In this context, protecting progress on FGM requires courage. It requires governments to stand firm, donors to stay engaged, and civil society, especially feminist and women-led organizations, to be supported rather than sidelined.
It also requires investing in adolescent girls as leaders. Girls are already challenging harmful gender norms in their schools, families, and communities. But engagement must be safe, ethical, and empowering, not extractive or symbolic.
Investing in What Works
Ending FGM by 2030 is possible, but only if commitments are matched with resources. Yet less than one per cent of bilateral aid currently reaches women’s rights organisations. At the same time, official development assistance is projected to decline further.

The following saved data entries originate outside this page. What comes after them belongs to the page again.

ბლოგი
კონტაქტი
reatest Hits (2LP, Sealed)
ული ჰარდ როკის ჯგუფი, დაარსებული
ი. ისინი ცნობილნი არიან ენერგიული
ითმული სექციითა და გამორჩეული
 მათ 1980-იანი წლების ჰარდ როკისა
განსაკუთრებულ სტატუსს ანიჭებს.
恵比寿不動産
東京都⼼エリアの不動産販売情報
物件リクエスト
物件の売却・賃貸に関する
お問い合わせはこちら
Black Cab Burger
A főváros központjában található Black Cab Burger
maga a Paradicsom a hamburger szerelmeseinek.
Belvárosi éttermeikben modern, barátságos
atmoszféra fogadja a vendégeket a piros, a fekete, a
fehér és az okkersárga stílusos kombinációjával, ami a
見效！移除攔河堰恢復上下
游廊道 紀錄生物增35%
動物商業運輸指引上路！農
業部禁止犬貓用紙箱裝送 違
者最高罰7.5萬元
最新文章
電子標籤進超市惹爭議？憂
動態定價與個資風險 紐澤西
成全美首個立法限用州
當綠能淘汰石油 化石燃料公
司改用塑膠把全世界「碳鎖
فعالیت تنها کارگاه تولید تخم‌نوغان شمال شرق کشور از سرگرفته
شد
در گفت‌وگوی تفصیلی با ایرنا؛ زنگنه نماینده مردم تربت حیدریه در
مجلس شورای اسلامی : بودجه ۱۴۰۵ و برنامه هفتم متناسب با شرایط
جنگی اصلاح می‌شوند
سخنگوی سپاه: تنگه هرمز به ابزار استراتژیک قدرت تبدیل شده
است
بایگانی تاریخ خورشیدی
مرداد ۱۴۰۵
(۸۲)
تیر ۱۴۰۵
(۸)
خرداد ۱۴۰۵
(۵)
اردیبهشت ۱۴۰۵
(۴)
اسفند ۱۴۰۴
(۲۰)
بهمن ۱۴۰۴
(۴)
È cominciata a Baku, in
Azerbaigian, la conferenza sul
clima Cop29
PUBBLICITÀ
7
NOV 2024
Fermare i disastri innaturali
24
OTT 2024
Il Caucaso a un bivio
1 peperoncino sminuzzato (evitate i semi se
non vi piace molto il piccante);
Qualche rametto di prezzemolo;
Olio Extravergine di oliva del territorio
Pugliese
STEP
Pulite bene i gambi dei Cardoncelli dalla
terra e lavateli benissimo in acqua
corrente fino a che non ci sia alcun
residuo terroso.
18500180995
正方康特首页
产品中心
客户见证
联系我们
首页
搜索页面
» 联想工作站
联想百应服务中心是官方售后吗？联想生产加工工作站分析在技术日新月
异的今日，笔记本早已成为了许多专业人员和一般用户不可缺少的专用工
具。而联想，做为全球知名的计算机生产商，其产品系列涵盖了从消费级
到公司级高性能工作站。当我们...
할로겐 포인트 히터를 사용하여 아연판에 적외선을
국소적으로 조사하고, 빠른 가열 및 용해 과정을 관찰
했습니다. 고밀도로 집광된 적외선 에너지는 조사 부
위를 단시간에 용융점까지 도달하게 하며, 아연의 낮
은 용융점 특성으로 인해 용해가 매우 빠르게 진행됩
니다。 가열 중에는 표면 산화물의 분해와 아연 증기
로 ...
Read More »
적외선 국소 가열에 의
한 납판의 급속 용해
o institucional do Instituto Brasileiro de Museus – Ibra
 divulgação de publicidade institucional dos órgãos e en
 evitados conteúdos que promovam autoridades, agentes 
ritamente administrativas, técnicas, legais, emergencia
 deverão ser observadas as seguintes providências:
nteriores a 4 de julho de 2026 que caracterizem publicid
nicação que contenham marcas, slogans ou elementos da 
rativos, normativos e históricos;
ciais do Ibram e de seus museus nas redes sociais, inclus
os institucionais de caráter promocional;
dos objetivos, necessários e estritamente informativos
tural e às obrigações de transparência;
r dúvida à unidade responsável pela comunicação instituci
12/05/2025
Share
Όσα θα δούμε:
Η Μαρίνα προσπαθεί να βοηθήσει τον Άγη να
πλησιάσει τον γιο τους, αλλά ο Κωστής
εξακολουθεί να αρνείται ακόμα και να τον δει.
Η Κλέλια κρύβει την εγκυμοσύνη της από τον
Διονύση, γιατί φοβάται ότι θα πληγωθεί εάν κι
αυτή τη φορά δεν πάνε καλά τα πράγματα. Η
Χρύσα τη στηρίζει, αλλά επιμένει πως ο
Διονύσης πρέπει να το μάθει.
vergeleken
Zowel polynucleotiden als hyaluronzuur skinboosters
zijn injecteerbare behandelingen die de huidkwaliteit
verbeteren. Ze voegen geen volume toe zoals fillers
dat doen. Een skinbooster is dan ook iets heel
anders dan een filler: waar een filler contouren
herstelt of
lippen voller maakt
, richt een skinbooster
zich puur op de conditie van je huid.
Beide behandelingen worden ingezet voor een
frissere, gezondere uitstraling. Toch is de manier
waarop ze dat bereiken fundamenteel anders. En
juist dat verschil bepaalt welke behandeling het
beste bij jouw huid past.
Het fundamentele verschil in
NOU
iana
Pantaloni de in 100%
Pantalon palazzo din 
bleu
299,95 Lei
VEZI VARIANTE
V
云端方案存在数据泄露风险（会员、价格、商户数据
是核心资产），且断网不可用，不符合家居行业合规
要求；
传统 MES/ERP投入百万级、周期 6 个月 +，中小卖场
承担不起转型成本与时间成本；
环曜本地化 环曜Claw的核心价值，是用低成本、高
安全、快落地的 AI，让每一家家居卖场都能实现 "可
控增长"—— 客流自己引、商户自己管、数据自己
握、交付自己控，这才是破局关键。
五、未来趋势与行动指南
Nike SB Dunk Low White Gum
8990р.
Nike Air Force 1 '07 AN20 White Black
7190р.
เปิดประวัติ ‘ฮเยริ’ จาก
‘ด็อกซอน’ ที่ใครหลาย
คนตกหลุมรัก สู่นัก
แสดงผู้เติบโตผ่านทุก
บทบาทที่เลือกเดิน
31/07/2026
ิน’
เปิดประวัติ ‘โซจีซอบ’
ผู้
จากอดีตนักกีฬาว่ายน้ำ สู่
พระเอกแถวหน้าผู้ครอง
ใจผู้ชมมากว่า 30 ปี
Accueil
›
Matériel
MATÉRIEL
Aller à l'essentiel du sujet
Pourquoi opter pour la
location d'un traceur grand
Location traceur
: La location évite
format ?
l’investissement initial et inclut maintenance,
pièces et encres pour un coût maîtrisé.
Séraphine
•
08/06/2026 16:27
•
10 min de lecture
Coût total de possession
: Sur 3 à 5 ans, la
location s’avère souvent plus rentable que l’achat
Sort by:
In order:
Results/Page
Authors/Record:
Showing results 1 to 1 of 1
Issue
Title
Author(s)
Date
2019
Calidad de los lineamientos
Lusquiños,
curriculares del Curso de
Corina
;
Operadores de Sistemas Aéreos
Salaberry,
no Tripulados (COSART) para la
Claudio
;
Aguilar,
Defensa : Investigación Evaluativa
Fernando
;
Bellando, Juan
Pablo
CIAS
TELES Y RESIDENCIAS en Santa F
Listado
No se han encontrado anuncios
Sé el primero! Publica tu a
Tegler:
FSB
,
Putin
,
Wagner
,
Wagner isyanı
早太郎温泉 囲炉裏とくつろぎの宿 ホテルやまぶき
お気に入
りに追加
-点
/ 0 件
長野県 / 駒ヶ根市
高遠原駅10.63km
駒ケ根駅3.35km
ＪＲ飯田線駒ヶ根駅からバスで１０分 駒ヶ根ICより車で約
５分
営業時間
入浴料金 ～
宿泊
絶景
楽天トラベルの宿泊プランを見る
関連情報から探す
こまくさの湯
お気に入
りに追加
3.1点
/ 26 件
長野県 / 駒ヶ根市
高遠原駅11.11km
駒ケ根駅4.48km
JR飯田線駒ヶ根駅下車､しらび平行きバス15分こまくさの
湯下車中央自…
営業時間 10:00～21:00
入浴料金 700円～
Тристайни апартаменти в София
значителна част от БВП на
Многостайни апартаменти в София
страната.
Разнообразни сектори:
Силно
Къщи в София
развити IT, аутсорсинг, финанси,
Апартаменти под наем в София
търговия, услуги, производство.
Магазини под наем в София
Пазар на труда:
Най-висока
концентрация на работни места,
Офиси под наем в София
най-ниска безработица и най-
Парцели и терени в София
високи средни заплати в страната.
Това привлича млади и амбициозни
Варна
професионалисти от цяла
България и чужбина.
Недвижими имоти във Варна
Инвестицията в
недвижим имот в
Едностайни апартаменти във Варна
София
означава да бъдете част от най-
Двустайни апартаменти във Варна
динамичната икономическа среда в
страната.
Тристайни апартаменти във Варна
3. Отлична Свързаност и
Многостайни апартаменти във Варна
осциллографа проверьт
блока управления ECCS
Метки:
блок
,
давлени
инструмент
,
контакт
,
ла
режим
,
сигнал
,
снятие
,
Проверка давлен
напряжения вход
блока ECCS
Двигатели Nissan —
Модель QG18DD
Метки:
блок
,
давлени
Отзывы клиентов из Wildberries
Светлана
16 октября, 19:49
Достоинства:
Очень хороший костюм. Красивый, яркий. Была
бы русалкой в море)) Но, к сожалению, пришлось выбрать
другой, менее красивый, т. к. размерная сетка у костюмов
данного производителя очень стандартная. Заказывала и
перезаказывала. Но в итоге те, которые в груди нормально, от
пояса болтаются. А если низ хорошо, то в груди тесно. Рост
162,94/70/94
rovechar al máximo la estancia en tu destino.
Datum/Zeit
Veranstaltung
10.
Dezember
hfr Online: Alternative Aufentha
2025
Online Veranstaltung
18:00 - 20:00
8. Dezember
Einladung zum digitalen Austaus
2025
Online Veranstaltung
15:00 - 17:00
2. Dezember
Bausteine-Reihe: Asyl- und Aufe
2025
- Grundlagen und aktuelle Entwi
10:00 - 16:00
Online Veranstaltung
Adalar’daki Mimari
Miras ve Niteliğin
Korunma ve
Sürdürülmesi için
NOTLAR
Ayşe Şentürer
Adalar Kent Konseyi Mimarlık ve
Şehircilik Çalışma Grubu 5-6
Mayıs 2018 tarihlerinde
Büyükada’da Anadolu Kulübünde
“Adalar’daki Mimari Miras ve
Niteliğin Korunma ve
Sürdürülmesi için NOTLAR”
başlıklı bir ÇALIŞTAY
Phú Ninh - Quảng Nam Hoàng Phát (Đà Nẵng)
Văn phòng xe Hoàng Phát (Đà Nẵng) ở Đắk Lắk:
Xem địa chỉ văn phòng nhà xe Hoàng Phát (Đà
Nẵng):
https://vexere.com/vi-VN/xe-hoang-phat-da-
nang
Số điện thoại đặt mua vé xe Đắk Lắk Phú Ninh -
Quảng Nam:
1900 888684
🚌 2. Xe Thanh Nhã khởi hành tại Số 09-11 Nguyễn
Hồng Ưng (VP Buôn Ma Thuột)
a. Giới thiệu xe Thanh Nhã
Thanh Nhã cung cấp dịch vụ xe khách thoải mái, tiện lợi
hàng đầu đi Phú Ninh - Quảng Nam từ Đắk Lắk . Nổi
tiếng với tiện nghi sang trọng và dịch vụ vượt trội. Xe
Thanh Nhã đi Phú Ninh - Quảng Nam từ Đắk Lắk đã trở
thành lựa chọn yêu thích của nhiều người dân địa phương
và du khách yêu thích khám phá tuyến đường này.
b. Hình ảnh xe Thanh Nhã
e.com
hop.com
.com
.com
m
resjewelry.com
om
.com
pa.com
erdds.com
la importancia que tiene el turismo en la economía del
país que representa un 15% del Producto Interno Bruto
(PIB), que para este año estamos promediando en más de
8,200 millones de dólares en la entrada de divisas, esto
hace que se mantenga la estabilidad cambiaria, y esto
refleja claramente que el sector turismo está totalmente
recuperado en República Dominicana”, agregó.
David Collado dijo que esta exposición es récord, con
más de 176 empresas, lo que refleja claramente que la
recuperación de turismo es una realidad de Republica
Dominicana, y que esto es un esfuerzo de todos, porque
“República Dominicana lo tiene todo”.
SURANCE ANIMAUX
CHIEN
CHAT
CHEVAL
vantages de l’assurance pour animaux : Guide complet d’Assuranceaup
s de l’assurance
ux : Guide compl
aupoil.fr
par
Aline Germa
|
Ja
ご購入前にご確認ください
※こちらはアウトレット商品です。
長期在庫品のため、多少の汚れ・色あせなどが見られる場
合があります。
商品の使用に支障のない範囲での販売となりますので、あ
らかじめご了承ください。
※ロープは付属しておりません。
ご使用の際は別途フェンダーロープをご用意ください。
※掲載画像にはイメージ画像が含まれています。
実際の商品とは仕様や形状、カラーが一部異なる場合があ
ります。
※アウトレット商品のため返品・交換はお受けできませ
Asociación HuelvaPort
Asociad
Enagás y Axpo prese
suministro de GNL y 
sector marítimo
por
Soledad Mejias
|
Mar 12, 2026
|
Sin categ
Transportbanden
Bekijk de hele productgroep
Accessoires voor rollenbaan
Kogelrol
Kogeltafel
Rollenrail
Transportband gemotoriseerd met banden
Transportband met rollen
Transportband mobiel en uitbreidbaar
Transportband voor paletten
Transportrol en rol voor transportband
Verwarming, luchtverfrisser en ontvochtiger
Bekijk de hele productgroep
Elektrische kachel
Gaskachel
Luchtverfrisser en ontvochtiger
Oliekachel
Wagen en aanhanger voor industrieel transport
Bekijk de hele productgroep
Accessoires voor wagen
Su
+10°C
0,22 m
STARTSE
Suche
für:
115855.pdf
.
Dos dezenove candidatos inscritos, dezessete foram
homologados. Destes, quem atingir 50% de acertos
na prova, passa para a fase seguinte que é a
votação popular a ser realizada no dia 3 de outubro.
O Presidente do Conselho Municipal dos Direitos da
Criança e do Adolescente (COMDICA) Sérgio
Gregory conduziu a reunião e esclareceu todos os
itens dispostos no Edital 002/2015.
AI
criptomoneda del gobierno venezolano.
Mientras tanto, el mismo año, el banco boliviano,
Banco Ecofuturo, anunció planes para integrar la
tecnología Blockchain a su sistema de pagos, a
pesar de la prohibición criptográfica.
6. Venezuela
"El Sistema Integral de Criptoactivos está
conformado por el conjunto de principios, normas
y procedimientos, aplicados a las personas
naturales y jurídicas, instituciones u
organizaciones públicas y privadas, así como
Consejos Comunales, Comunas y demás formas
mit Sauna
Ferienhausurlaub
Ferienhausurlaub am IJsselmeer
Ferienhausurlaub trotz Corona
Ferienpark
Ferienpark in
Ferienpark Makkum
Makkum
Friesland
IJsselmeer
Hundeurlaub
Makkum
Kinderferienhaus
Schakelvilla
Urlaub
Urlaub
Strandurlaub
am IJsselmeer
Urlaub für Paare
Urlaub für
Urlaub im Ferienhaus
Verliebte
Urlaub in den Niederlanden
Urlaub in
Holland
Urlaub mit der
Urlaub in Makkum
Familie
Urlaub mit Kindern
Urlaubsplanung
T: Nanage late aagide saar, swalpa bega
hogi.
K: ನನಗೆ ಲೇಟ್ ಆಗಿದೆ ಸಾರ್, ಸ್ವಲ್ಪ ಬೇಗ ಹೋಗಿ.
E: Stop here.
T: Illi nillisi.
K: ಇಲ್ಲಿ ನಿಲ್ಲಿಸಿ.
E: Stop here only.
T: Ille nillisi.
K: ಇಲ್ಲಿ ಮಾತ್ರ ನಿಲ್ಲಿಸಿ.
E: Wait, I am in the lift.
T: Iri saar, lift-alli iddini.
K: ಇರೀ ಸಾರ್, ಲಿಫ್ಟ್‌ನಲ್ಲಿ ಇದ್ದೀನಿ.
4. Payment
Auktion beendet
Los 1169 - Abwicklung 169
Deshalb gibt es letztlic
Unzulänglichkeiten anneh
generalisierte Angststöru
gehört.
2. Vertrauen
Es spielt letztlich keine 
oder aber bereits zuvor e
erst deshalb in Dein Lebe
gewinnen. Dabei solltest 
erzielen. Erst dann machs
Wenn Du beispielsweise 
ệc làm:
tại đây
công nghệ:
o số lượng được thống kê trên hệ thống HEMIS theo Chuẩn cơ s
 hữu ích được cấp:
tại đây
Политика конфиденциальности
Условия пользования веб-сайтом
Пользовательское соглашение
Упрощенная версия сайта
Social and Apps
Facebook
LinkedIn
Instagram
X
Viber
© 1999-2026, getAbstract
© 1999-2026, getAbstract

When funding is short-term or fragmented, programmes collapse, and girls pay the price.
Investment must prioritize:
- Girl- and women-led and survivor-led organizations
- Long-term prevention and norms-change programs
- Health systems strengthening and accountability
- Survivor services, including mental health and legal support.
A Call to Action
As survivors and health care workers, we call on governments, donors, and institutions to act with urgency and integrity:
- End the medicalization of FGM, without exception.
- Fund women’s leadership, without hesitation.
- Center survivors, not just in words, but in power and resources.
FGM is not inevitable. It persists because systems allow it to persist. Those systems can, and must, change.
We know this, because we have lived it. And we are leading that change.